Projects

Flow Map Language Models

Carnegie Mellon University (2025–2026)

The story behind this project is pretty epic. But first, let me summarize what we did. For technical details, please refer to the project page and the paper. High-level, we went against the prevailing wind of doing discrete diffusion for language and showed that a continuous formulation was competitive in the many-function-evaluations regime where discrete diffusion did best. Moreover, in the few-function-evaluations regime, our method was able to far outperform all baselines - we were able to generate coherent text in as few as 1 function evaluation!

Now, let me describe my journey to this project. I had been learning about how diffusion in images was going towards this new paradigm, called Flow Maps, that allowed ultra-fast generation of images (just a couple function evaluations were enough for pretty good results).
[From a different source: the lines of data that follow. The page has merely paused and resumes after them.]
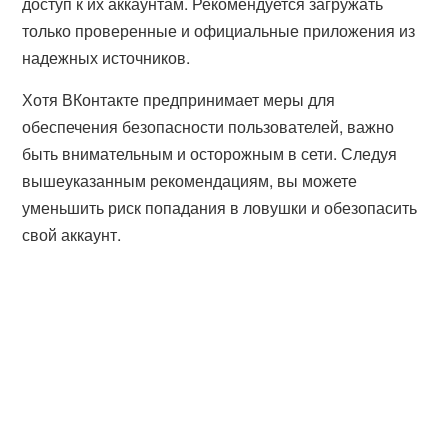
доступ к их аккаунтам. Рекомендуется загружать
только проверенные и официальные приложения из
надежных источников.
Хотя ВКонтакте предпринимает меры для
обеспечения безопасности пользователей, важно
быть внимательным и осторожным в сети. Следуя
вышеуказанным рекомендациям, вы можете
уменьшить риск попадания в ловушки и обезопасить
свой аккаунт.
I was also reading up on how people were very excited about doing discrete diffusion for language and trying to make it fast. So I thought that the million dollar question was: “Can we build a Flow Map for language?” Nick Boffi, my advisor, agreed! And so I kept reading papers and thinking about the problem, trying to understand the fundamental limits of being able to build Discrete Flow Maps. I landed on the conclusion that the vogue discrete formulation was, in fact, not the way to go.

Then, through a serendipitous conversation with Jaehoon at NeurIPS, where he was presenting his work on a related but different idea, things fit into place. I don’t know why he took me seriously, but Jaehoon asked me to meet his colleagues from KAIST. I spoke to them and realized that they were on the exact same page as me. In fact, they had the exact same chain of thought leading to the same conclusion. It was wonderful to hear that they had started working on the idea and had some promising initial results. It was even more wonderful to hear that they were happy to collaborate with our group at CMU. And things just clicked! I had a bunch of really nice discussions with Jinwoo and Nick, where we questioned several key ideas of our approach and the answers to them all fell into place. We rediscovered the right way to do flow training for discrete data and I also came up with new ways to do flow map training entirely on the simplex (where discrete data lives)! I am super happy with how the project has turned out; public response to the paper have been quite positive. I am excited to see where this goes!